Let's say I have a list of People which I need to sort by Age first and then by Name.

Coming from a C#-background, I can easily achieve this in said language by using LINQ:

var list=new List<Person>();
list.Add(new Person(25, "Tom"));
list.Add(new Person(25, "Dave"));
list.Add(new Person(20, "Kate"));
list.Add(new Person(20, "Alice"));

//will produce: Alice, Kate, Dave, Tom
var sortedList=list.OrderBy(person => person.Age).ThenBy(person => person.Name).ToList(); 

How does one accomplish this using Kotlin?

This is what I tried (it's obviously wrong since the output of the first "sortedBy" clause gets overridden by the second one which results in a list sorted by Name only)

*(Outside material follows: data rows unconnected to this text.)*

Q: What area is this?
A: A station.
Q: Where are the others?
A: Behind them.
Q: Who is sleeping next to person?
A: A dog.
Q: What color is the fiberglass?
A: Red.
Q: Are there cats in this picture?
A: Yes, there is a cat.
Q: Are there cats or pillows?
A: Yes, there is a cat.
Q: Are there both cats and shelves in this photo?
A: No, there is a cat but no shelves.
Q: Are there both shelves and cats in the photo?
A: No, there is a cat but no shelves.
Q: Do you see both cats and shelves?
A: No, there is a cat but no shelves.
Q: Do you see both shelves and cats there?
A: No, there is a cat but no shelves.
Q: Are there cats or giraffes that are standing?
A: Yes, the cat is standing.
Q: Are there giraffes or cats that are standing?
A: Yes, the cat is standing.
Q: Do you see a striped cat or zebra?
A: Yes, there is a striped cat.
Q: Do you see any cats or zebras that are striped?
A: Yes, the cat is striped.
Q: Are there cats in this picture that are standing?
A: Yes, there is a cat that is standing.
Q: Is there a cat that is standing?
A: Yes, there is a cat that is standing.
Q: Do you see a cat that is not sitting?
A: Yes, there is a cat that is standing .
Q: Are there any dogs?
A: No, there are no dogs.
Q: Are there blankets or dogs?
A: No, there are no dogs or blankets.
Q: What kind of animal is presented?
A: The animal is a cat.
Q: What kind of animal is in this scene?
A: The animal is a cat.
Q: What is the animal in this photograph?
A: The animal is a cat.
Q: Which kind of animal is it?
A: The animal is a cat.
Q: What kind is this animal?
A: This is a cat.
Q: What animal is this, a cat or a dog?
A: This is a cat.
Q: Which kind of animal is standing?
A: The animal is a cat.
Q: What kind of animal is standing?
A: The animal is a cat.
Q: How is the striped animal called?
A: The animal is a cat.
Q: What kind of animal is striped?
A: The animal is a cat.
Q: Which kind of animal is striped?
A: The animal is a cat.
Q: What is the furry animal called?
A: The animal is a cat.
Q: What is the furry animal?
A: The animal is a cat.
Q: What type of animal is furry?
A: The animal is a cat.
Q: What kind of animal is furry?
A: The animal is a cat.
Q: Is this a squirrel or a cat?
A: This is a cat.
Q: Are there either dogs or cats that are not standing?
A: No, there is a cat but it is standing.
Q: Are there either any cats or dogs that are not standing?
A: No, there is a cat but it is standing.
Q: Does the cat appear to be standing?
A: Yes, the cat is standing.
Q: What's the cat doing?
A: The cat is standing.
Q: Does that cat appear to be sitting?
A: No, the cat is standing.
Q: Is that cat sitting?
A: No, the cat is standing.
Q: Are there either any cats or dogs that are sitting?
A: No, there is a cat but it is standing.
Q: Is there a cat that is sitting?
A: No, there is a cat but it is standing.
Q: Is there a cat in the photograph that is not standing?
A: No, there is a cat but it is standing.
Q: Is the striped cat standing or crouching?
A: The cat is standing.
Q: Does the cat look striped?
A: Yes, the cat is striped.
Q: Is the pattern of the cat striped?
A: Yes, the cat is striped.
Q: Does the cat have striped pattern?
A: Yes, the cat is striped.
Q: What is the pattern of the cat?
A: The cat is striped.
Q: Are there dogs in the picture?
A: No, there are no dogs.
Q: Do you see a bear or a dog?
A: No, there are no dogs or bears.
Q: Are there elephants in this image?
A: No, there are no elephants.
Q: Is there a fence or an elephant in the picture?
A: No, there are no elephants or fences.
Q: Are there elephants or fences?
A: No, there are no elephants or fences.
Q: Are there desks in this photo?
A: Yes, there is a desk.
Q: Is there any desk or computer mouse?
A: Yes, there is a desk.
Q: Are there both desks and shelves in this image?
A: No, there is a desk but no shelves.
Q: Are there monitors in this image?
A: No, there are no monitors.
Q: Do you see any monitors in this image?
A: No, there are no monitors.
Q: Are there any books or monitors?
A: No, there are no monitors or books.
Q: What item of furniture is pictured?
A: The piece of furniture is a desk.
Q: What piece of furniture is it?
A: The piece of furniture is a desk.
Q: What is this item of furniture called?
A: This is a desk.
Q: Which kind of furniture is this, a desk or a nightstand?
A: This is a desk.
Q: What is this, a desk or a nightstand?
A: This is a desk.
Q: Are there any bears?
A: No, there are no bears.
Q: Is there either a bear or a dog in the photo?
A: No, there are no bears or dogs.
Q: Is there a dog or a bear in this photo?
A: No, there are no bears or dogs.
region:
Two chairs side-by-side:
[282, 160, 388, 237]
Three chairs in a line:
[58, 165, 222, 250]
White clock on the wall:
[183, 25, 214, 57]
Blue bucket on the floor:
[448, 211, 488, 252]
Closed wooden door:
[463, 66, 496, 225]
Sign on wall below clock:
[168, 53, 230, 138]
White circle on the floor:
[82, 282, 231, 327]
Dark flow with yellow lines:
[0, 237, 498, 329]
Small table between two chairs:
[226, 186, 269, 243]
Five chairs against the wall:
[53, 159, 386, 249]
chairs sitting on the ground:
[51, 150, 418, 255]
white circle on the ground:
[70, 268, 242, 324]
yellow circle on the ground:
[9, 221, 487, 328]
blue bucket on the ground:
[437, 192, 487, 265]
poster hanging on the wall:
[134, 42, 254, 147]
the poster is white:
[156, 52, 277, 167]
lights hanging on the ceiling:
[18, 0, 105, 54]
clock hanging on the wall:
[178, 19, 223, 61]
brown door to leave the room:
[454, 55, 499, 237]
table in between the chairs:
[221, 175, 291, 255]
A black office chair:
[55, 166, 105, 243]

val sortedList = ArrayList(list.sortedBy { it.age }.sortedBy { it.name })) //wrong

marked as duplicate by Kirill Rakhman, Tunaki java May 17 '16 at 17:34

This question has been asked before and already has an answer. If those answers do not fully address your question, please ask a new question.

285

sortedWith + compareBy (taking a vararg of lambdas) do the trick:

val sortedList = list.sortedWith(compareBy({ it.age }, { it.name }))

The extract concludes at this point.